* Records to process:
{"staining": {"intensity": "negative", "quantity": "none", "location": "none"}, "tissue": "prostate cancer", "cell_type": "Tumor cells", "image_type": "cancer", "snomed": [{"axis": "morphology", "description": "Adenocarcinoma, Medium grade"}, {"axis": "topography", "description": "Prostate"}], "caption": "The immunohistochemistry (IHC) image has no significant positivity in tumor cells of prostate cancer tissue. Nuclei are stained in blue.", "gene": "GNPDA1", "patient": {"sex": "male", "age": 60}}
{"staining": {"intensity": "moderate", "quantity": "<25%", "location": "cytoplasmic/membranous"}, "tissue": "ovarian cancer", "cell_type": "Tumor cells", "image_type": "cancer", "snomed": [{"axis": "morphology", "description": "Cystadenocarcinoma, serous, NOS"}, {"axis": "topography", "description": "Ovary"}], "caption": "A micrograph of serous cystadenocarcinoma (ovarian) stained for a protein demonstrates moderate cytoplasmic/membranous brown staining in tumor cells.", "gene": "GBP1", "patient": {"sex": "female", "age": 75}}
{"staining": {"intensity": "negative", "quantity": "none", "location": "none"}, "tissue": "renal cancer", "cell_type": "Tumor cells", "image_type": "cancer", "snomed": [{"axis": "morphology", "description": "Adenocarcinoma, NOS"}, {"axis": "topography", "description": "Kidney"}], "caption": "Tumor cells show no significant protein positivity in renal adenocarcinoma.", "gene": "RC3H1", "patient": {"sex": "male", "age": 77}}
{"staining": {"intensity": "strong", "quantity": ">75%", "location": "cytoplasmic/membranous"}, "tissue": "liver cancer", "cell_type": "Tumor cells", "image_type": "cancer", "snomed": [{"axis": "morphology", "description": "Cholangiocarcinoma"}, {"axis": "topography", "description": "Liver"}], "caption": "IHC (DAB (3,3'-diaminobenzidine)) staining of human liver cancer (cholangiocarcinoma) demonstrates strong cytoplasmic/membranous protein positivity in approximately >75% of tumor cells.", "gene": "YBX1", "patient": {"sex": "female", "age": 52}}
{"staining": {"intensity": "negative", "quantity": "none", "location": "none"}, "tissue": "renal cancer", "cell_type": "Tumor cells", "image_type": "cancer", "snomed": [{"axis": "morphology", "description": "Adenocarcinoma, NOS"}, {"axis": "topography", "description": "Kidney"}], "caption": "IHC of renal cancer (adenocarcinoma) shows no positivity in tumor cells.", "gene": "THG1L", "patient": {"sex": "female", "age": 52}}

* Your goal:
Go through the data and copy each line exactly as it reads.

* Output:
{"staining": {"intensity": "negative", "quantity": "none", "location": "none"}, "tissue": "prostate cancer", "cell_type": "Tumor cells", "image_type": "cancer", "snomed": [{"axis": "morphology", "description": "Adenocarcinoma, Medium grade"}, {"axis": "topography", "description": "Prostate"}], "caption": "The immunohistochemistry (IHC) image has no significant positivity in tumor cells of prostate cancer tissue. Nuclei are stained in blue.", "gene": "GNPDA1", "patient": {"sex": "male", "age": 60}}
{"staining": {"intensity": "moderate", "quantity": "<25%", "location": "cytoplasmic/membranous"}, "tissue": "ovarian cancer", "cell_type": "Tumor cells", "image_type": "cancer", "snomed": [{"axis": "morphology", "description": "Cystadenocarcinoma, serous, NOS"}, {"axis": "topography", "description": "Ovary"}], "caption": "A micrograph of serous cystadenocarcinoma (ovarian) stained for a protein demonstrates moderate cytoplasmic/membranous brown staining in tumor cells.", "gene": "GBP1", "patient": {"sex": "female", "age": 75}}
{"staining": {"intensity": "negative", "quantity": "none", "location": "none"}, "tissue": "renal cancer", "cell_type": "Tumor cells", "image_type": "cancer", "snomed": [{"axis": "morphology", "description": "Adenocarcinoma, NOS"}, {"axis": "topography", "description": "Kidney"}], "caption": "Tumor cells show no significant protein positivity in renal adenocarcinoma.", "gene": "RC3H1", "patient": {"sex": "male", "age": 77}}
{"staining": {"intensity": "strong", "quantity": ">75%", "location": "cytoplasmic/membranous"}, "tissue": "liver cancer", "cell_type": "Tumor cells", "image_type": "cancer", "snomed": [{"axis": "morphology", "description": "Cholangiocarcinoma"}, {"axis": "topography", "description": "Liver"}], "caption": "IHC (DAB (3,3'-diaminobenzidine)) staining of human liver cancer (cholangiocarcinoma) demonstrates strong cytoplasmic/membranous protein positivity in approximately >75% of tumor cells.", "gene": "YBX1", "patient": {"sex": "female", "age": 52}}
{"staining": {"intensity": "negative", "quantity": "none", "location": "none"}, "tissue": "renal cancer", "cell_type": "Tumor cells", "image_type": "cancer", "snomed": [{"axis": "morphology", "description": "Adenocarcinoma, NOS"}, {"axis": "topography", "description": "Kidney"}], "caption": "IHC of renal cancer (adenocarcinoma) shows no positivity in tumor cells.", "gene": "THG1L", "patient": {"sex": "female", "age": 52}}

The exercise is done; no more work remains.